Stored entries

━━━━━━━━

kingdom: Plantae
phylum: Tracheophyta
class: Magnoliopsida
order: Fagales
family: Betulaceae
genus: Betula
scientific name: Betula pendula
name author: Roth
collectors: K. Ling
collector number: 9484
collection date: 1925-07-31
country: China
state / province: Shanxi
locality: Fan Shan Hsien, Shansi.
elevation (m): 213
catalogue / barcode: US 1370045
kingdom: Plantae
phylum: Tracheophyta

━━━━━━━━

INSTRUCTIONS FOR THE TASK
Format all of the data above as a JSON list of strings, with one string per line and blank lines omitted.

RESPONSE TO THIS TASK
[
  "kingdom: Plantae",
  "phylum: Tracheophyta",
  "class: Magnoliopsida",
  "order: Fagales",
  "family: Betulaceae",
  "genus: Betula",
  "scientific name: Betula pendula",
  "name author: Roth",
  "collectors: K. Ling",
  "collector number: 9484",
  "collection date: 1925-07-31",
  "country: China",
  "state / province: Shanxi",
  "locality: Fan Shan Hsien, Shansi.",
  "elevation (m): 213",
  "catalogue / barcode: US 1370045",
  "kingdom: Plantae",
  "phylum: Tracheophyta"
]